Un système de récompenses controversé
Une start-up californienne, Gudtrip, propose une approche inédite pour consommer du cannabis : ses vaporisateurs connectés récompensent les utilisateurs en Bitcoin et en points pour chaque utilisation. Le slogan « Chaque bouffée rapporte des cryptos » résume cette stratégie marketing.
Les clients qui achètent l’un de ces vaporisateurs peuvent les connecter à une application dédiée. En utilisant quotidiennement le produit, ils accumulent des points, avec la possibilité d’augmenter leurs gains jusqu’à 200 % grâce à des « streaks » (séries de jours consécutifs).
Des risques pour la santé publique
Plusieurs chercheurs spécialisés dans les effets du cannabis ont alerté sur les dangers de cette incitation à une consommation quotidienne. Pour eux, ce modèle favorise l’installation de comportements addictifs.
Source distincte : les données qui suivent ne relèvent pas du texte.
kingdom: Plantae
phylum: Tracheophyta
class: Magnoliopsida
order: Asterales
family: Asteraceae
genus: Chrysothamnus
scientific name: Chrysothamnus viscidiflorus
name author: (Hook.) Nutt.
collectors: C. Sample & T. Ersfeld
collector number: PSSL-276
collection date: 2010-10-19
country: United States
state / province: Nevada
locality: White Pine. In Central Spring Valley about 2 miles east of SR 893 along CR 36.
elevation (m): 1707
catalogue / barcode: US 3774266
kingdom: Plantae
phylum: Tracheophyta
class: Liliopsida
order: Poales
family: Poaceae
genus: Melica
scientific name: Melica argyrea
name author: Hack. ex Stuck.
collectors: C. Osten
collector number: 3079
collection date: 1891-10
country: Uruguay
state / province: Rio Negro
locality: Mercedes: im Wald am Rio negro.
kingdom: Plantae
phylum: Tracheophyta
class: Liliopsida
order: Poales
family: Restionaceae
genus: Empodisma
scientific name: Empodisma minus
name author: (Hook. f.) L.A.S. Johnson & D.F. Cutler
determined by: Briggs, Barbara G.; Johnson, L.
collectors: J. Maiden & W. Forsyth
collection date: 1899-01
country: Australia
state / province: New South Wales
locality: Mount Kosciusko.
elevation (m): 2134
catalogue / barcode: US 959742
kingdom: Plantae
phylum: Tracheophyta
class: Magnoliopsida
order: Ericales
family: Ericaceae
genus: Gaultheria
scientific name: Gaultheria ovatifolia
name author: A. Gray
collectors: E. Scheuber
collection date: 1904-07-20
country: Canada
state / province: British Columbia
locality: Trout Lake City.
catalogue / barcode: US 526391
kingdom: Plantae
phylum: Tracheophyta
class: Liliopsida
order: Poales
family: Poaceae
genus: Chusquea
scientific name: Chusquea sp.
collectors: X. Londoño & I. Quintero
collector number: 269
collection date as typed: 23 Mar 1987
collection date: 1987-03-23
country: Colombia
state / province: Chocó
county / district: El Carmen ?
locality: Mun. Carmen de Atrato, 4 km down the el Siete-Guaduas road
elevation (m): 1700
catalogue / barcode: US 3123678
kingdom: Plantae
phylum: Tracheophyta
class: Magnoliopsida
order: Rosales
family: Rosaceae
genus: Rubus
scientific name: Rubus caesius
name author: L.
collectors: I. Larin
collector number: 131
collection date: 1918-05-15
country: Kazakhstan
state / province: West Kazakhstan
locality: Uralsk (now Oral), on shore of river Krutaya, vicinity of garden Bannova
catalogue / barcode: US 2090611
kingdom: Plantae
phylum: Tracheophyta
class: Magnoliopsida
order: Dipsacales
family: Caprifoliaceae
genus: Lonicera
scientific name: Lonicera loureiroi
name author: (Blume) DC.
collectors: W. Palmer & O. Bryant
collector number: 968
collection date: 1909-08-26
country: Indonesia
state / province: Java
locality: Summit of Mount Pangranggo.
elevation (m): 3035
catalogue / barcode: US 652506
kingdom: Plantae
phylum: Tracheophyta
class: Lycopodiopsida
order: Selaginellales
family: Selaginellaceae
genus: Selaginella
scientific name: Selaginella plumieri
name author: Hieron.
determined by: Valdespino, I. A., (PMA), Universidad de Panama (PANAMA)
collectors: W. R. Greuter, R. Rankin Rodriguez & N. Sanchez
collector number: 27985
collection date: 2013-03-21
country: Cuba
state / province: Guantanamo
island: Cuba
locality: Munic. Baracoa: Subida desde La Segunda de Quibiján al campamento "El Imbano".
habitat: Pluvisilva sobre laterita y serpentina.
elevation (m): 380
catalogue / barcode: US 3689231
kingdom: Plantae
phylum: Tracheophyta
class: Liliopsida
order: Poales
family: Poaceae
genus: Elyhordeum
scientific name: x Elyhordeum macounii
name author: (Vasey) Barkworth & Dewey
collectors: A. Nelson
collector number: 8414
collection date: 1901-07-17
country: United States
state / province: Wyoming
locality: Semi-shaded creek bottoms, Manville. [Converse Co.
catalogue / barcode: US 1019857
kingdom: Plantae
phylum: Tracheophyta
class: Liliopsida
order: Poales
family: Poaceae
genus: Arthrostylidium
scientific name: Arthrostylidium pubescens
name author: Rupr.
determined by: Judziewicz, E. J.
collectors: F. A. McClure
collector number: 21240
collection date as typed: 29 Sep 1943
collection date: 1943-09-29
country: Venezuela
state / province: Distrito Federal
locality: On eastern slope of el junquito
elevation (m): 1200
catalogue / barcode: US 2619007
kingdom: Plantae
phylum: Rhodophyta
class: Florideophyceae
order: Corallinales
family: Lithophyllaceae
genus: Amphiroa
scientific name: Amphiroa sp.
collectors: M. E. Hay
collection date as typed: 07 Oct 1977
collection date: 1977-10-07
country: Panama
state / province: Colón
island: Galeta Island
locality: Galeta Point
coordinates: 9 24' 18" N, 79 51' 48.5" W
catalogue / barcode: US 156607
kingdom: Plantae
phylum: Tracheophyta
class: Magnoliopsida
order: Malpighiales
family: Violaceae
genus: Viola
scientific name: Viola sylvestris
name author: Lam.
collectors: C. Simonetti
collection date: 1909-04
« Gamifier l’usage du cannabis ? Cela ressemble clairement à une stratégie visant à créer une habitude. »
Joshua Gowin, professeur associé à l’Université du Colorado Anschutz, spécialiste des effets du cannabis.
« Associer une récompense à chaque bouffée renforce le comportement et augmente le risque de dépendance. »
Janna Cousijn, directrice du laboratoire Neuroscience of Addiction à l’Université Erasmus de Rotterdam.
« C’est potentiellement un dispositif très dangereux et contraire à l’éthique, susceptible de stimuler le développement d’une addiction. »
Janna Cousijn.
Un porte-parole de Gudtrip a déclaré à DL News que l’entreprise était « pleinement consciente des risques liés aux produits à base de cannabis » et que son produit n’était pas conçu pour encourager une consommation accrue.
Un modèle qui s’inscrit dans une tendance crypto controversée
Gudtrip s’inscrit dans une tendance plus large du secteur des cryptomonnaies, où de nombreux projets transforment des activités financières en jeux, brouillant les frontières entre investissement et jeu d’argent. Par exemple, les marchés de prédiction basés sur la blockchain, qui permettent aux utilisateurs de parier sur des événements sportifs, politiques ou même l’existence des extraterrestres, ont atteint une valorisation de 21 milliards de dollars.
Aux États-Unis, de nombreux régulateurs et législateurs considèrent ces plateformes comme des formes de jeu, un secteur strictement encadré. Pourtant, les promoteurs de ces marchés affirment qu’il s’agit de plateformes de trading financier.
Gudtrip va plus loin en proposant à ses utilisateurs d’investir leurs récompenses via des « outils d’agent IA open source » et des « stratégies basées sur la blockchain », s’alignant ainsi sur cette tendance.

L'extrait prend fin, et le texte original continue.